Task item. What is needed is an exact copy of the lines in the listing below, from the one with "left back paw: (171, 485)" up to and including the one with "left back paw: (494, 319)", with no other lines.

=======

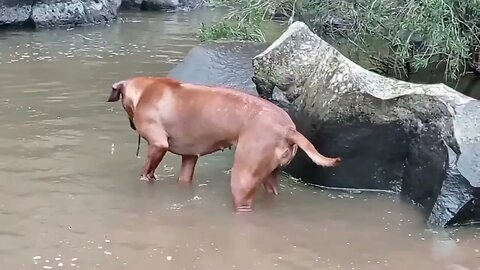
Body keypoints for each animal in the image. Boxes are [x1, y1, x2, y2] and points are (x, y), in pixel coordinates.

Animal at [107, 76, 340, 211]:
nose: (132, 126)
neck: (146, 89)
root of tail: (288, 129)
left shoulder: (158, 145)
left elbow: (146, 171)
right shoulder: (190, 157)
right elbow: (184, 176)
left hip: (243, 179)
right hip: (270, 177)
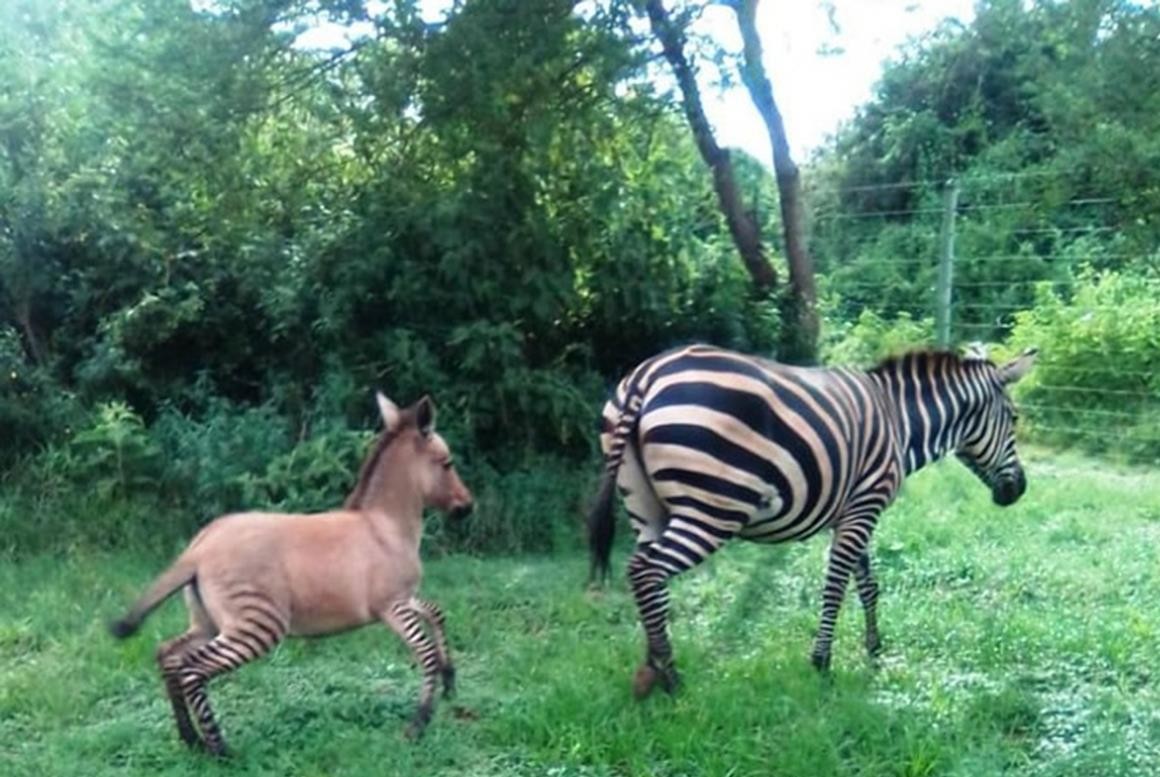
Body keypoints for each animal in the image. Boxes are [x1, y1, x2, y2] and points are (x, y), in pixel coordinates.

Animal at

=======

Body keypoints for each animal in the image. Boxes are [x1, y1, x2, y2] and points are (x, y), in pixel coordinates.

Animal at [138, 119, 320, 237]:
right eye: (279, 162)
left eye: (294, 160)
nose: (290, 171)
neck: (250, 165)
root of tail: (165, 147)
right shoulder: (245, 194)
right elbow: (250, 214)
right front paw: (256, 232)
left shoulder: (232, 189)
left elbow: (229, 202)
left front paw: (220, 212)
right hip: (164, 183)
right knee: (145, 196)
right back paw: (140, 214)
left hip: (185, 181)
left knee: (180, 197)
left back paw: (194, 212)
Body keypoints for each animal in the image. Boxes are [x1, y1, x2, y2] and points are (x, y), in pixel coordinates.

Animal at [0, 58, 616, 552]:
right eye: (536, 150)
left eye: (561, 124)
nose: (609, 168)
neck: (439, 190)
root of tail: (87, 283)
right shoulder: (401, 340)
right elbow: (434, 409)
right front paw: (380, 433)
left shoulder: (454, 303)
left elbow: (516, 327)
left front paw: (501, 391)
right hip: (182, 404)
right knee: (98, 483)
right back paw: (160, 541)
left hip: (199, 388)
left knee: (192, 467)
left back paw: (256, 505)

=======

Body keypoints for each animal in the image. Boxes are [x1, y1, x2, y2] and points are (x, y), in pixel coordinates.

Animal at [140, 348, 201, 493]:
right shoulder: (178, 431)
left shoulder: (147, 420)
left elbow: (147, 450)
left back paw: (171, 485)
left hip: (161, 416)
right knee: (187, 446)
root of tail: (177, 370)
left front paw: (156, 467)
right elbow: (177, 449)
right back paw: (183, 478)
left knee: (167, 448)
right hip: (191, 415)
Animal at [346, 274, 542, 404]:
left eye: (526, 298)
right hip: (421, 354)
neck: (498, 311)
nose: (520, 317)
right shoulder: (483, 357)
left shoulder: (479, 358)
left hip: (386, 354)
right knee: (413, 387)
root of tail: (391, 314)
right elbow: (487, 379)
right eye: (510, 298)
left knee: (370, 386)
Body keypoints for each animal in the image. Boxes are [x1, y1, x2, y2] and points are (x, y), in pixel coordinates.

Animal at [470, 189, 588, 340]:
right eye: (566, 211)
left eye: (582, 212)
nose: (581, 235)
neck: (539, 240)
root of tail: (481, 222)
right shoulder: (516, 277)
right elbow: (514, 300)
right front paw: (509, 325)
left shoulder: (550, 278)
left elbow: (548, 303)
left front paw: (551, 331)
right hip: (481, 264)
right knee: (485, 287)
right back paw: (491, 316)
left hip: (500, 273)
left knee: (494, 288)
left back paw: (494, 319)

=======

Worked solution.
left back paw: (171, 485)
left hip: (161, 416)
right knee: (187, 446)
root of tail: (177, 370)
left front paw: (156, 467)
right elbow: (177, 449)
right back paw: (183, 478)
left knee: (167, 448)
right hip: (191, 415)
Animal at [346, 274, 542, 404]:
left eye: (526, 298)
right hip: (421, 354)
neck: (498, 311)
nose: (520, 317)
right shoulder: (483, 357)
left shoulder: (479, 358)
left hip: (386, 354)
right knee: (413, 387)
root of tail: (391, 314)
right elbow: (487, 379)
right eye: (510, 298)
left knee: (370, 386)
Body keypoints for each animal in the image. Boxes are [x1, y1, x2, y2] and points are (x, y), in pixel coordinates.

Animal at [470, 189, 588, 340]:
right eye: (566, 211)
left eye: (582, 212)
nose: (581, 235)
neck: (539, 240)
root of tail: (481, 222)
right shoulder: (516, 277)
right elbow: (514, 300)
right front paw: (509, 325)
left shoulder: (550, 278)
left elbow: (548, 303)
left front paw: (551, 331)
right hip: (481, 264)
right knee: (485, 287)
right back paw: (491, 316)
left hip: (500, 273)
left knee: (494, 288)
left back paw: (494, 319)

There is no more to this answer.